Thursday, April 12, 2012

First World Country, Third World Subway

There are so many exciting things about being back in New York City - the endless choices of fresh food at Trader Joe's, seeing normal girls on the street who look like they've stepped out of Vogue, window shopping in NoLiTa, Central Park on a gorgeous sunny day.  I know I sound like a golden retriever, but there are many reasons to love New York.

And then there's the subway.

N/R line at 34th Street

It gives India's slums a run for their money
After using Hong Kong's pristine and timely MTR - where I could eat off and sleep on the ground, I feel like I'm in a slasher movie when I'm in the subway here.  In three short months I've already experienced the following:
  • a group of teenagers eating after-school snacks (chips, granola bars, candy) on the train and brazenly throwing the empty wrappers on the floor of the subway car
  • the smell of a homeless man on the train which has literally emptied the car (suddenly I remember the #1 rule of riding the NYC subway - an empty car is a bad - not a good, thing)
  • getting followed up and down the platform by a strange man who is creepily smiling at me
  • being absolutely terrified when I get off at my stop and see a teenager in a black ski mask pass me to get onto the train
  • sitting in a dark tunnel between stations...for 5 minutes...with no announcements...knowing I'll now be late
This is all in addition to people begging you for money, no cell phone service and rats scurrying around on the tracks.  When summer rolls around, you can add sweltering heat and a foul smell to the mix.

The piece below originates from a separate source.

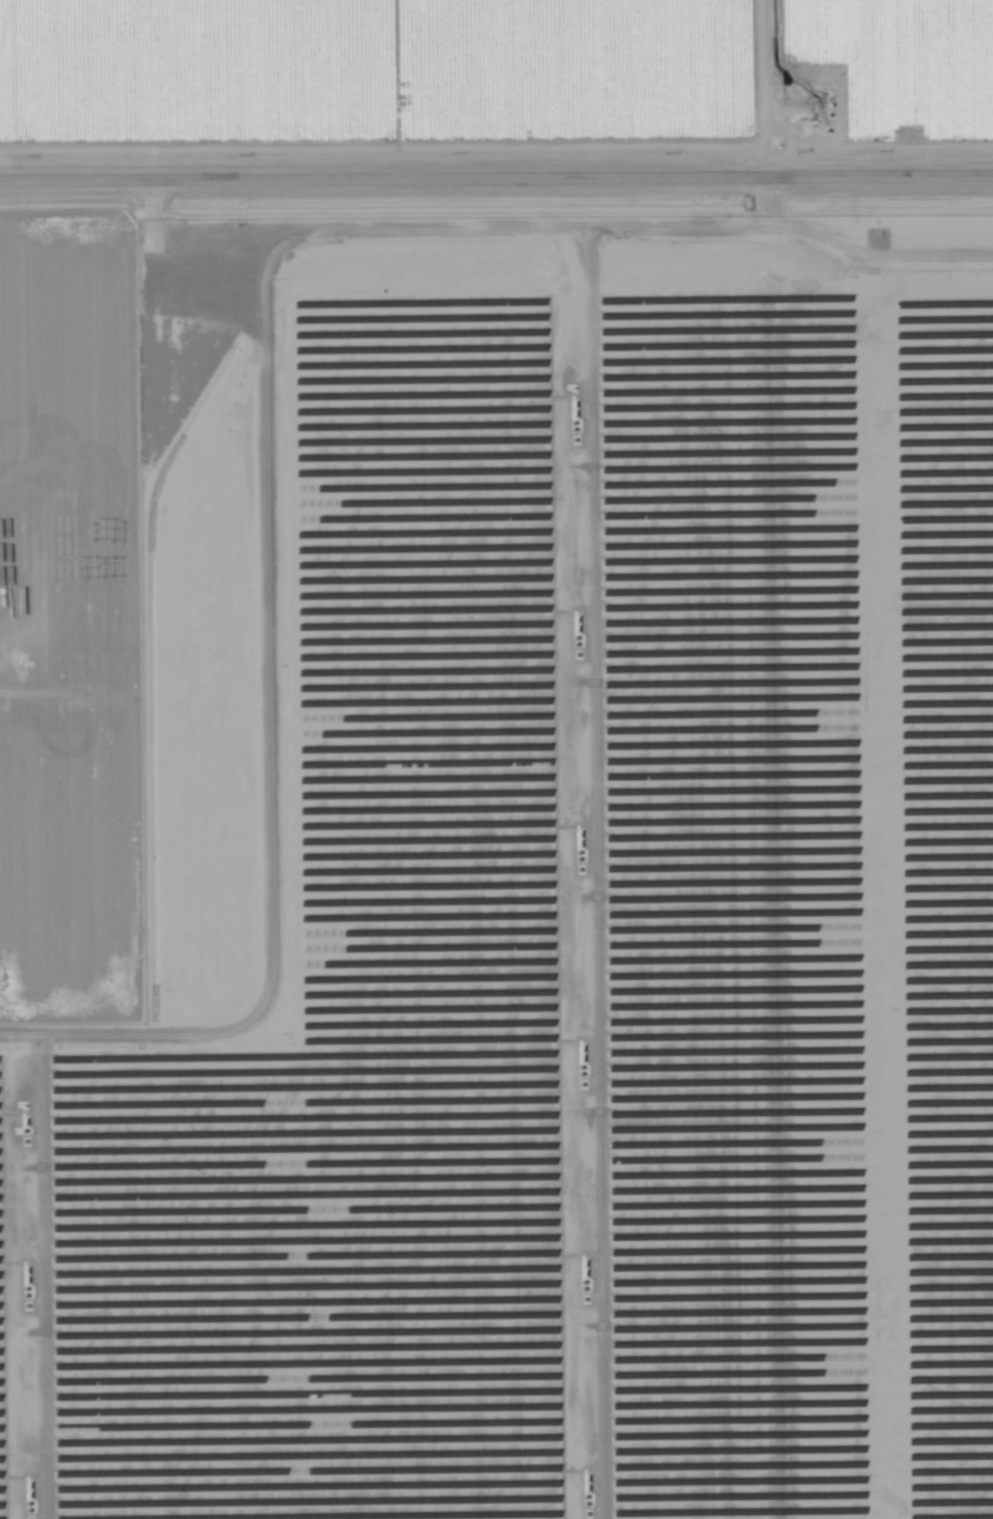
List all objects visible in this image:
crop: (493, 80)
road: (496, 188)
solar farm: (537, 895)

The upside?  When the 3-piece mariachi band or 3-man barbershop quartet (triplet?) visit your car and their music is so peaceful you almost forget you're in Return of the Living Dead.


2 comments:

  1. True - the NY subway is old, filthy and can be dangerous in some parts, but it gets you to where you go more efficiently than (dare I say) HK.

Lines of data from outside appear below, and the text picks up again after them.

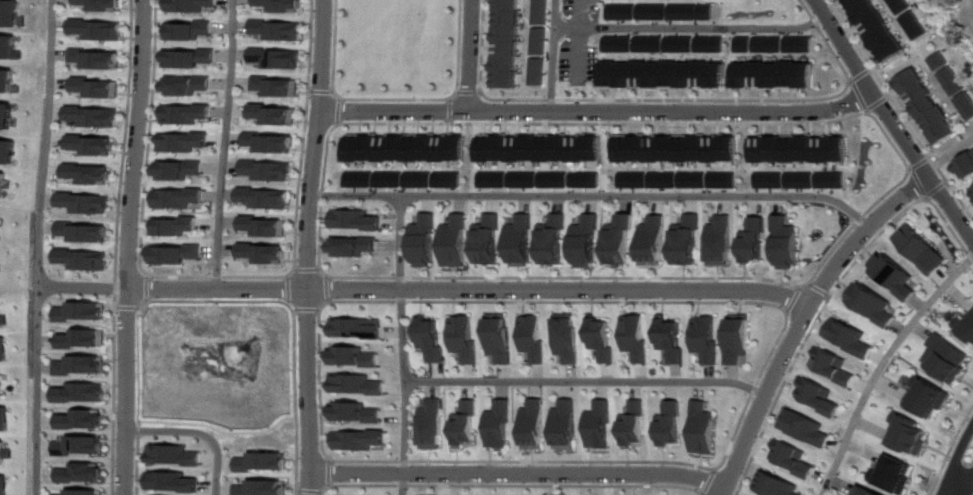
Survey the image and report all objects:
parking lot: (583, 4)
building: (95, 5)
building: (185, 5)
building: (274, 5)
building: (900, 5)
building: (624, 12)
building: (654, 12)
building: (684, 12)
building: (708, 12)
building: (8, 13)
building: (914, 25)
road: (691, 28)
building: (93, 29)
building: (875, 29)
building: (183, 30)
building: (270, 30)
road: (583, 40)
road: (946, 40)
building: (540, 43)
building: (623, 44)
building: (652, 44)
building: (683, 44)
building: (713, 44)
building: (800, 44)
building: (505, 45)
building: (746, 45)
building: (770, 45)
park: (392, 47)
building: (8, 48)
road: (328, 51)
road: (468, 54)
road: (557, 55)
building: (184, 57)
building: (269, 58)
building: (92, 59)
building: (938, 61)
parking lot: (583, 62)
building: (670, 75)
building: (778, 75)
road: (861, 75)
building: (6, 80)
building: (952, 81)
building: (183, 85)
building: (271, 86)
building: (92, 87)
road: (315, 91)
road: (468, 92)
road: (860, 96)
road: (487, 97)
road: (443, 99)
road: (771, 101)
road: (880, 103)
building: (966, 105)
building: (927, 108)
road: (900, 109)
road: (597, 110)
road: (335, 111)
road: (450, 111)
building: (182, 114)
building: (270, 114)
building: (6, 116)
building: (90, 116)
road: (892, 120)
road: (529, 124)
road: (125, 132)
road: (149, 132)
road: (302, 133)
road: (892, 139)
building: (181, 142)
building: (267, 142)
road: (223, 143)
building: (91, 145)
building: (543, 147)
building: (406, 148)
building: (681, 149)
building: (800, 149)
building: (8, 151)
road: (949, 158)
road: (922, 163)
building: (965, 167)
building: (179, 169)
building: (266, 170)
building: (89, 173)
building: (360, 179)
building: (391, 179)
building: (451, 179)
building: (421, 180)
building: (498, 180)
building: (527, 180)
building: (559, 180)
building: (589, 180)
building: (636, 180)
building: (667, 180)
building: (770, 180)
building: (801, 180)
building: (831, 180)
building: (696, 181)
building: (727, 181)
building: (4, 183)
road: (919, 183)
road: (936, 188)
building: (971, 190)
road: (596, 196)
building: (180, 198)
building: (266, 198)
road: (926, 198)
building: (88, 202)
road: (873, 209)
building: (359, 219)
building: (1, 225)
building: (179, 226)
building: (268, 226)
building: (87, 232)
building: (524, 239)
building: (557, 239)
building: (655, 239)
building: (688, 239)
building: (721, 239)
building: (427, 240)
building: (491, 240)
building: (623, 240)
building: (754, 240)
building: (459, 241)
building: (590, 241)
building: (785, 241)
building: (357, 246)
road: (45, 247)
road: (134, 247)
road: (313, 247)
building: (917, 248)
building: (180, 253)
building: (266, 253)
building: (87, 259)
building: (3, 267)
road: (310, 270)
building: (893, 276)
road: (220, 277)
road: (587, 278)
road: (331, 288)
road: (429, 288)
road: (151, 289)
road: (291, 289)
road: (820, 290)
road: (830, 297)
road: (794, 300)
road: (220, 301)
building: (872, 304)
road: (132, 307)
road: (309, 309)
building: (85, 311)
building: (4, 317)
road: (803, 319)
building: (966, 324)
building: (357, 328)
building: (569, 337)
building: (639, 337)
building: (851, 337)
building: (83, 338)
building: (429, 338)
building: (498, 338)
building: (533, 338)
building: (463, 339)
building: (604, 339)
building: (675, 339)
building: (711, 339)
building: (742, 339)
road: (399, 345)
building: (5, 349)
building: (352, 356)
building: (946, 358)
building: (84, 365)
building: (836, 366)
road: (884, 369)
road: (117, 379)
road: (584, 382)
building: (2, 384)
building: (353, 384)
building: (83, 393)
building: (822, 396)
building: (928, 397)
building: (352, 412)
building: (5, 419)
building: (84, 419)
building: (459, 423)
building: (530, 423)
building: (598, 423)
road: (741, 423)
building: (425, 424)
building: (494, 424)
building: (563, 424)
building: (632, 424)
building: (669, 424)
building: (703, 427)
building: (805, 427)
road: (219, 431)
road: (199, 433)
building: (906, 434)
building: (354, 439)
building: (82, 445)
road: (950, 451)
building: (5, 453)
building: (174, 454)
building: (793, 458)
road: (954, 459)
building: (259, 462)
road: (325, 472)
building: (82, 473)
road: (516, 473)
building: (890, 474)
building: (173, 481)
building: (774, 484)
building: (4, 485)
road: (505, 485)
road: (968, 485)
building: (260, 488)
building: (863, 490)
road: (950, 491)
building: (85, 492)
road: (306, 492)

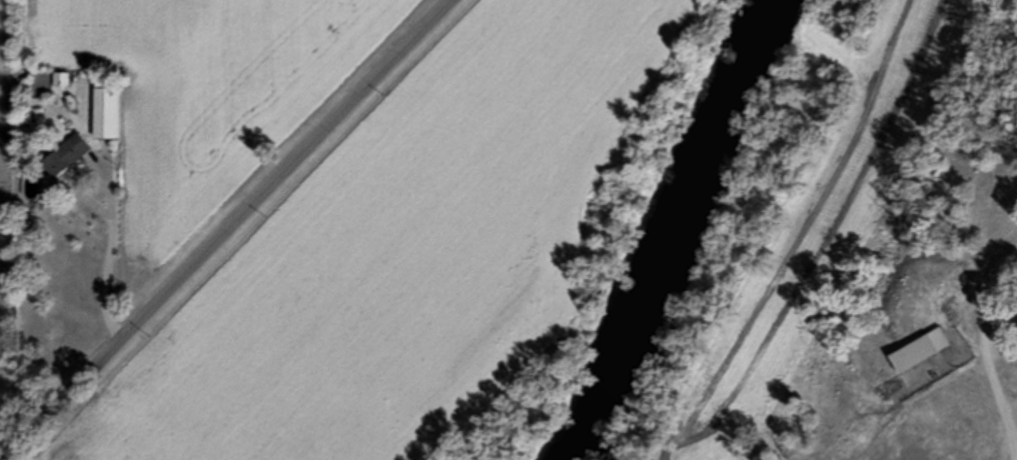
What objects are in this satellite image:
building: (108, 116)
building: (67, 153)
road: (111, 209)
road: (227, 229)
river: (678, 235)
building: (923, 349)
road: (992, 362)
building: (953, 436)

    Consider a commute from Happy Valley to Central: real time on (packed) MTR about 8 minutes but the long winding walk in the underground, in sweltering heat, often takes 20 minutes at both ends. Not to mention the nasty draft from all directions when you stand(perhaps they design for short people). This is common in China, I find, too.

    Worse yet, some bus stops in HK are confusing as hell: the #23 bus stop at Statue Square is two ways. Once we inadvetently got on one going the wrong way (Wan Chai, as opposed to mid levels west), and the driver graciously demanded, at Wan Chai terminus, another full fare from us to continue riding back. Now, who, in their right mind, would put bus stops going opposite ways at the exact same spot? Only in HK, I'm afraid. And that goes some way to show the dysrationalia of locals, to put it mildly.